══ Excerpted records ══

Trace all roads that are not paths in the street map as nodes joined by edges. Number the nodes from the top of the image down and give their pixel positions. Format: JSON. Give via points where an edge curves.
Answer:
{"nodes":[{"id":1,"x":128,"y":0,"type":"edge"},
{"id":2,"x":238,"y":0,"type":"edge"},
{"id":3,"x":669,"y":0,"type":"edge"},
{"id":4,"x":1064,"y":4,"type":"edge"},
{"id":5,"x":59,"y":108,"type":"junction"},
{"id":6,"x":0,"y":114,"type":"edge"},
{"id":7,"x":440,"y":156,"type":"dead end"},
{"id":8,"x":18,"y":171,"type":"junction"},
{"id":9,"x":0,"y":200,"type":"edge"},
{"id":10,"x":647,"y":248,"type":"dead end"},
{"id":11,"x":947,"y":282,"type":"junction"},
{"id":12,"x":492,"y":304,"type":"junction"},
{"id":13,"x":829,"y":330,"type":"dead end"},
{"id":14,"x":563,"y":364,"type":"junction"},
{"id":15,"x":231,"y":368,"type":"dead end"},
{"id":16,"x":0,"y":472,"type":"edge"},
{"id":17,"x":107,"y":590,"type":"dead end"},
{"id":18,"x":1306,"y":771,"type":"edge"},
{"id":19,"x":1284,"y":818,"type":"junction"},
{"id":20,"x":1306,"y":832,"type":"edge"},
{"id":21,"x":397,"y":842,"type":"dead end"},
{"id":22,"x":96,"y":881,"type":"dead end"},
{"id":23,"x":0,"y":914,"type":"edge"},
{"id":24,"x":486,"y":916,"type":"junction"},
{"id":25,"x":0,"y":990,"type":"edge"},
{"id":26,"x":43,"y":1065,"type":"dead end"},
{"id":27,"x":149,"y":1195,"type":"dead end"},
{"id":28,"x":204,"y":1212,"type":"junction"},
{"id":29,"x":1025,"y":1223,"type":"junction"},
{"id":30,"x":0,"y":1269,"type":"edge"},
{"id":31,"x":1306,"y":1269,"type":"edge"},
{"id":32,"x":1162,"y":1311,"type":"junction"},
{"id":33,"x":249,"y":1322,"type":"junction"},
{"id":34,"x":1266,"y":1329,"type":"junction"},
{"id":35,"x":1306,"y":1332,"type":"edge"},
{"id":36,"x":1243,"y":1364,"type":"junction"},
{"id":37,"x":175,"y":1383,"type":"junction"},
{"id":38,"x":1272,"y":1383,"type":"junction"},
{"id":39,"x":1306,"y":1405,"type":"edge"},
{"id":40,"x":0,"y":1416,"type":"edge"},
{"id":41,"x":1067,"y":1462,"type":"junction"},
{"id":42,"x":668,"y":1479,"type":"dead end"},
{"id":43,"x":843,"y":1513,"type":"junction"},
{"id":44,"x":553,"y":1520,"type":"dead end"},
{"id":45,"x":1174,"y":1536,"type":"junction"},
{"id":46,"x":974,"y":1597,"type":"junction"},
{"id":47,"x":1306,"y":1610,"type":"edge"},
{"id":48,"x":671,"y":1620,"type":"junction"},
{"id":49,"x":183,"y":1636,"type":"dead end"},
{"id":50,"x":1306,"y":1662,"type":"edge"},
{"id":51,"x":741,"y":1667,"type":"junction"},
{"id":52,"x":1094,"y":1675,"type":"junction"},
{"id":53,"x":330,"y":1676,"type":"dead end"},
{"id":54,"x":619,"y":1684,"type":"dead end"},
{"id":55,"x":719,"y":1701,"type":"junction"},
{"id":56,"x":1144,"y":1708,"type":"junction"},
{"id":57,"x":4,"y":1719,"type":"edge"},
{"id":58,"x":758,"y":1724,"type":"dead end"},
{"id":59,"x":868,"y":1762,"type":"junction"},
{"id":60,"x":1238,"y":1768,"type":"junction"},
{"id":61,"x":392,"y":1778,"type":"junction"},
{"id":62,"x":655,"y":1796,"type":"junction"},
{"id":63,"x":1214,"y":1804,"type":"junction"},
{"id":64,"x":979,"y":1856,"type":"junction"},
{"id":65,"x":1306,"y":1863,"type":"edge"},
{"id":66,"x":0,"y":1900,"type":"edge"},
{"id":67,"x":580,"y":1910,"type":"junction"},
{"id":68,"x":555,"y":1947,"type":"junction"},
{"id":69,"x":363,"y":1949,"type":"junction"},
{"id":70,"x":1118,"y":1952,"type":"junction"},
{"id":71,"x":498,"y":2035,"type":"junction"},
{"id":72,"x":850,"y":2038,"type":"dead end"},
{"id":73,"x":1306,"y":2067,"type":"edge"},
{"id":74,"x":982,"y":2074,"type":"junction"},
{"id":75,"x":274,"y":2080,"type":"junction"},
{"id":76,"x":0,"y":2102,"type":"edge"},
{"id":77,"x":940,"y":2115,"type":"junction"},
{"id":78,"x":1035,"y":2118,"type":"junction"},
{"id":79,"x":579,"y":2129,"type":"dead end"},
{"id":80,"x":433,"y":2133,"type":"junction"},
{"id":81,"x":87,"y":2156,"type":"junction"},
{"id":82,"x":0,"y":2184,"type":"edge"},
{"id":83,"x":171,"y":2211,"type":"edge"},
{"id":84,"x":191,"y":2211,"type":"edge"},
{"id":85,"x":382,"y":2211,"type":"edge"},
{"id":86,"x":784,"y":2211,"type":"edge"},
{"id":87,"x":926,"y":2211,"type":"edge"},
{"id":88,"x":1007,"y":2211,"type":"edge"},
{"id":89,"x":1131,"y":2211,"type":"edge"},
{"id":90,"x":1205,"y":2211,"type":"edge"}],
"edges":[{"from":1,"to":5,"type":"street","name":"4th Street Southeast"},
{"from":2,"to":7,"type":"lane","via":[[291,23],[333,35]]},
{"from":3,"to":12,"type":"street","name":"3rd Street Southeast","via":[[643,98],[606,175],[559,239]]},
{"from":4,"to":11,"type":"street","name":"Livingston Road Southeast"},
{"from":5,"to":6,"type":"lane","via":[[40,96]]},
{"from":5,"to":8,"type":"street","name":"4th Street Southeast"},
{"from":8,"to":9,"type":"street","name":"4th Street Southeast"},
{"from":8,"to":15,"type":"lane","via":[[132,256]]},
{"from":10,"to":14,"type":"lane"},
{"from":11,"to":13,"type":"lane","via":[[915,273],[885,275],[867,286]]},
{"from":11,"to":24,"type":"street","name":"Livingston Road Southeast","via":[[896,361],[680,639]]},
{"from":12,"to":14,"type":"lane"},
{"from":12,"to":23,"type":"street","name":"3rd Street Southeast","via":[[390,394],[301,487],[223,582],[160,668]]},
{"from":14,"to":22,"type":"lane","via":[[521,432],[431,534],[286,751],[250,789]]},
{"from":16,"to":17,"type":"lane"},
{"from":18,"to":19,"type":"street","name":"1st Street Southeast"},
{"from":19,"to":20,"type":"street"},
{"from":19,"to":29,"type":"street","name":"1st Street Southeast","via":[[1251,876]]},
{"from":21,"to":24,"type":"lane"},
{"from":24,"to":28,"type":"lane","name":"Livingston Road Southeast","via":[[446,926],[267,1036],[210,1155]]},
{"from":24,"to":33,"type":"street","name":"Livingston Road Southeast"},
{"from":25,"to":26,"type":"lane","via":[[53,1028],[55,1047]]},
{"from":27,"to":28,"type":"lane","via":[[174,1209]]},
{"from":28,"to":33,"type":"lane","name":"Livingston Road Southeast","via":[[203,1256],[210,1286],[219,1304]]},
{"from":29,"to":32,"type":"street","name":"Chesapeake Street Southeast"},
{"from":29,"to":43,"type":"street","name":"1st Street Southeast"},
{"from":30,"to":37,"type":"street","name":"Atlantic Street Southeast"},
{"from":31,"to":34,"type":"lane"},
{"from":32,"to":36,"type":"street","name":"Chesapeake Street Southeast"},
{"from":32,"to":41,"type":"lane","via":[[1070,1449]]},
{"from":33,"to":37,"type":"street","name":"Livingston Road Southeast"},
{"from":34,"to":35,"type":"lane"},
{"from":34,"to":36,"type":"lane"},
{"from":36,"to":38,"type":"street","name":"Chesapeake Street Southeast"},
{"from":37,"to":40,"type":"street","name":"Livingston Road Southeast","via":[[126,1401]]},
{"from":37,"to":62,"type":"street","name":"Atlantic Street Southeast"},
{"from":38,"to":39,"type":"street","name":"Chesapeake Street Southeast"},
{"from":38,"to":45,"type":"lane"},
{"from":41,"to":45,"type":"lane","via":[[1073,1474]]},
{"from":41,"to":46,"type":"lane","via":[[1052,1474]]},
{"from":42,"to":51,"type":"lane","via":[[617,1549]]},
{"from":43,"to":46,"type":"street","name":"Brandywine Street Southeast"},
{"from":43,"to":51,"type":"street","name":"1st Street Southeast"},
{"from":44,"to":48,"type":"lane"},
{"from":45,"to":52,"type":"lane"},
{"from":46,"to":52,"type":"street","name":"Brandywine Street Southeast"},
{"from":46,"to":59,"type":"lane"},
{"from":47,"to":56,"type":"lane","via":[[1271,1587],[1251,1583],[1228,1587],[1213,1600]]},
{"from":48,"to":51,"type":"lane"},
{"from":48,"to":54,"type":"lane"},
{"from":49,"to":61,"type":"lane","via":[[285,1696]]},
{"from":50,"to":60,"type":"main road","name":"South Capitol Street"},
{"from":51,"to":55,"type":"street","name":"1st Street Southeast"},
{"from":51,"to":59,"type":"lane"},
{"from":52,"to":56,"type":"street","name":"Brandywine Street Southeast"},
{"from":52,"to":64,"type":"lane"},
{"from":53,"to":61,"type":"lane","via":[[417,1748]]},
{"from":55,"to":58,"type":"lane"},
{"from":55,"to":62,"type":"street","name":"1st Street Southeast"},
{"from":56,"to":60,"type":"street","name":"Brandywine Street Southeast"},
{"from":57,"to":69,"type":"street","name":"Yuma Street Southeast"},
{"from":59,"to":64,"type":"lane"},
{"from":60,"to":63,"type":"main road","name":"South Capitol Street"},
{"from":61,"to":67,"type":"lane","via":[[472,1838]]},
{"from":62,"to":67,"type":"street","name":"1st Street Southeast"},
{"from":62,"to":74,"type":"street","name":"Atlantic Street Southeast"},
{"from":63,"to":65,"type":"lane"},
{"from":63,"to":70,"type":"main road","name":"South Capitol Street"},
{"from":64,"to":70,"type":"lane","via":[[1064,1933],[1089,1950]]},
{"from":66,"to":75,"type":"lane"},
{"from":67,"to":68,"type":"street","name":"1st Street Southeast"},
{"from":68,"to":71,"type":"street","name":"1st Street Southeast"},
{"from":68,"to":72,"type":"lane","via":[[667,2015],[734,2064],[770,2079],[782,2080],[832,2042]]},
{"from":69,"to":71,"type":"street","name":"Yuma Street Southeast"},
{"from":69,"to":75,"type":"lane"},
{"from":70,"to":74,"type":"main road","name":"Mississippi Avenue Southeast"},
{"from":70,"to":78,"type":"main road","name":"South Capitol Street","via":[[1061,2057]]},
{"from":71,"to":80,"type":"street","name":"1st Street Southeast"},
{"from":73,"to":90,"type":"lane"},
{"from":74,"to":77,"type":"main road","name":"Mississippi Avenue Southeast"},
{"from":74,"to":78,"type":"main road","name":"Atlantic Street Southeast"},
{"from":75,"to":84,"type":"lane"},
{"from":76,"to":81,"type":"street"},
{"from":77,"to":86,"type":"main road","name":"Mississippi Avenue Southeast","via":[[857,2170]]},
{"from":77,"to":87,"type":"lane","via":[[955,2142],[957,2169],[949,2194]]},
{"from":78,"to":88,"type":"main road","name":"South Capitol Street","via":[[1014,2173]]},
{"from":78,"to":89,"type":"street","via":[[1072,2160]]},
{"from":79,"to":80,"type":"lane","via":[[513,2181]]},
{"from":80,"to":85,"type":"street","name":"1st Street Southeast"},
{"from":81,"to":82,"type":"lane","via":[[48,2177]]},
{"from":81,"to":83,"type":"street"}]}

═══

Work task: What number of lines in the data contain the word "Avenue"? Give the number and nothing else.

Expected answer: 3